Information given Start Marker

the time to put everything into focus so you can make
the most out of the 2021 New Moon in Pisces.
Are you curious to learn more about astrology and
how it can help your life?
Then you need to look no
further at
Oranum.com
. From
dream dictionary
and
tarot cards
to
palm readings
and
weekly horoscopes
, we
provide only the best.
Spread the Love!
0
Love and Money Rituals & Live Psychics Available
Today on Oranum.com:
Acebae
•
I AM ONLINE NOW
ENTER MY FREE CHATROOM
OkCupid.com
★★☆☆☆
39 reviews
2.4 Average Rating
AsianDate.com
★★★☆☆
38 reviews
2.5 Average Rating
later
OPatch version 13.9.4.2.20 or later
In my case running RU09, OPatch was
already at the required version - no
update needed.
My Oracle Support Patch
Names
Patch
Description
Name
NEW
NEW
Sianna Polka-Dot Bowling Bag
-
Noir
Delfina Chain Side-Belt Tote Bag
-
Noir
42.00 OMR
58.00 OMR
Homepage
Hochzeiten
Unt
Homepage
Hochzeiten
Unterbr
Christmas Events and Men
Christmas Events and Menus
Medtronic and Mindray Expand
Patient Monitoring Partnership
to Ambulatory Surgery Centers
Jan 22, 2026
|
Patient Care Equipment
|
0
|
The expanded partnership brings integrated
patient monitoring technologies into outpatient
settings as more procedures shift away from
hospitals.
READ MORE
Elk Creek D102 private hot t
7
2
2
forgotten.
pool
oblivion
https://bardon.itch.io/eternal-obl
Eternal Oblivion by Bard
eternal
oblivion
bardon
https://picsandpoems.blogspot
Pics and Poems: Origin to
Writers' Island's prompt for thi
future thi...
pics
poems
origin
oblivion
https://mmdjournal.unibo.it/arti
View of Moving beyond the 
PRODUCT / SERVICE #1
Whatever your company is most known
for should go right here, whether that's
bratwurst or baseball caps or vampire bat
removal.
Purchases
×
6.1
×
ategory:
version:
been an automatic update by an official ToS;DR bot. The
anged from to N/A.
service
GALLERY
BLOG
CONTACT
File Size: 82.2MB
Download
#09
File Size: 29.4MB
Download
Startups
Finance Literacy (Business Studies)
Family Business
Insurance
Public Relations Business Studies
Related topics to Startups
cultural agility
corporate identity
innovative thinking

Information given End Marker

Directive: What you should produce is an exact copy of the records above.

Finished exercise:
the time to put everything into focus so you can make
the most out of the 2021 New Moon in Pisces.
Are you curious to learn more about astrology and
how it can help your life?
Then you need to look no
further at
Oranum.com
. From
dream dictionary
and
tarot cards
to
palm readings
and
weekly horoscopes
, we
provide only the best.
Spread the Love!
0
Love and Money Rituals & Live Psychics Available
Today on Oranum.com:
Acebae
•
I AM ONLINE NOW
ENTER MY FREE CHATROOM
OkCupid.com
★★☆☆☆
39 reviews
2.4 Average Rating
AsianDate.com
★★★☆☆
38 reviews
2.5 Average Rating
later
OPatch version 13.9.4.2.20 or later
In my case running RU09, OPatch was
already at the required version - no
update needed.
My Oracle Support Patch
Names
Patch
Description
Name
NEW
NEW
Sianna Polka-Dot Bowling Bag
-
Noir
Delfina Chain Side-Belt Tote Bag
-
Noir
42.00 OMR
58.00 OMR
Homepage
Hochzeiten
Unt
Homepage
Hochzeiten
Unterbr
Christmas Events and Men
Christmas Events and Menus
Medtronic and Mindray Expand
Patient Monitoring Partnership
to Ambulatory Surgery Centers
Jan 22, 2026
|
Patient Care Equipment
|
0
|
The expanded partnership brings integrated
patient monitoring technologies into outpatient
settings as more procedures shift away from
hospitals.
READ MORE
Elk Creek D102 private hot t
7
2
2
forgotten.
pool
oblivion
https://bardon.itch.io/eternal-obl
Eternal Oblivion by Bard
eternal
oblivion
bardon
https://picsandpoems.blogspot
Pics and Poems: Origin to
Writers' Island's prompt for thi
future thi...
pics
poems
origin
oblivion
https://mmdjournal.unibo.it/arti
View of Moving beyond the 
PRODUCT / SERVICE #1
Whatever your company is most known
for should go right here, whether that's
bratwurst or baseball caps or vampire bat
removal.
Purchases
×
6.1
×
ategory:
version:
been an automatic update by an official ToS;DR bot. The
anged from to N/A.
service
GALLERY
BLOG
CONTACT
File Size: 82.2MB
Download
#09
File Size: 29.4MB
Download
Startups
Finance Literacy (Business Studies)
Family Business
Insurance
Public Relations Business Studies
Related topics to Startups
cultural agility
corporate identity
innovative thinking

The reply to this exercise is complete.